Das Münchner Queerfilmfestival nimmt den »Riot« zum starken Anlass ihres Programms. »Für uns bedeutet das den Aufruf zum politischen Denken«, sagt das Team um Silvia Häutle, Vorsitzende des Vereins Queer e.V., der im Münchner „Schwulen Kommunikations- und Kulturzentrum“ SUB beheimatet ist. Mit ihrem Programm aus queeren Höhepunkten des vergangenen Jahres liefern sie der Münchner Szene die besten Filme zum Thema.

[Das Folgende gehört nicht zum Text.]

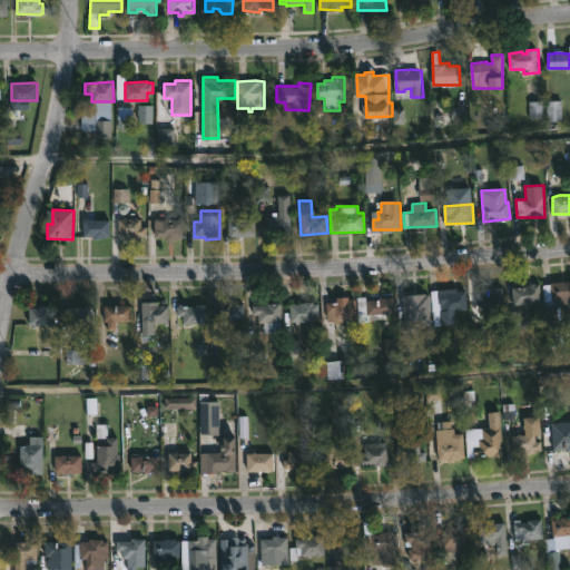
[(265,235),(264,235),(263,225),(269,224),(268,216),(291,215),(292,234),(265,235)]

Ein erstes Highlight ist am heutigen Donnerstag mit Xavier Dolans Matthias & Maxime zu sehen. Der (muss man das dazusagen?) schwule kanadische Regisseur galt lange als Wunderkind poppig überhöhter Werke, jetzt behauptet er sich in zunehmend reifem Alter als Autor intimer Erzählungen. Diesmal steht ein Kuss am Beginn großer Lebensveränderungen, zarte Bande werden geknüpft, alte Fahrwasser verlassen.
Die Schwedin Anna Odell macht am Freitag weiter mit einer Genderkomödie, die sie passenderweise mit X&Y betitelt hat. Eine Künstlerin besetzt einen berühmten männlichen Schauspieler, um sich selbst zu spielen. Herausgekommen ist ein konzentriertes Cross-Gender-Experiment, das sich klug mit Verkleidungen und Körperkonstruktionen befasst.
Mit vier Veranstaltungen wartet das Queerfilmfestival mit einem Saturday-Peak auf, bei dem sowohl gearbeitet als auch gefeiert wird. Der »Beyond Color Workshop« um 14:30 Uhr nimmt sich des sensiblen Themas des Rassismus in der LGBTIQ+ Community an, Betroffene berichten von ihren Erfahrungen. Zu mitternächtlicher Stunde wird dann im Folks!-Club unter dem Motto »What the Hell is Queer?« hemmungslos gefeiert. Zwei lateinamerikanische Filme zeigen, dass der Kontinent besonders tolle Werke zum Thema liefert. Der mexikanische History Lessons von Marcelino Islas Hernández zeichnet das Porträt einer Sechzigjährigen mit Krebsdiagnose, die against all odds den Mut fasst, ihr Leben nochmal neu aufzurollen, auch sexuell. Albertina Carris Die feurigen Schwestern über eine polyamore Liebesbeziehung in Argentinien ist auch ein überaus sinnliches Roadmovie, dessen Ziel am Horizont die Befreiung aus dem Patriachat ist.
Für die Liebe entflammen: Titelgebende Flammen gibt es dann noch einmal am Sonntag in Céline Ciammas berückendem Film Porträt einer jungen Frau in Flammen, der in Cannes mit der Queer Palm ausgezeichnet wurde. Im späten 18. Jahrhundert soll die Pariser Malerin Marianne auf einer Insel an der bretonischen Küste ein Gemälde von Héloïse anfertigen, die gerade aus einer Klosterschule entlassen wurde und bald verheiratet werden soll. Aus Protest gegen diese arrangierte Ehe weigert sich die junge Frau aber, Modell zu sitzen. Das ist »Riot« vor seiner Zeit, und der Beweis, dass das Private auch in der Epoche der Aufklärung politisch war, lange vor 1968 und den Aufständen von Stonewall.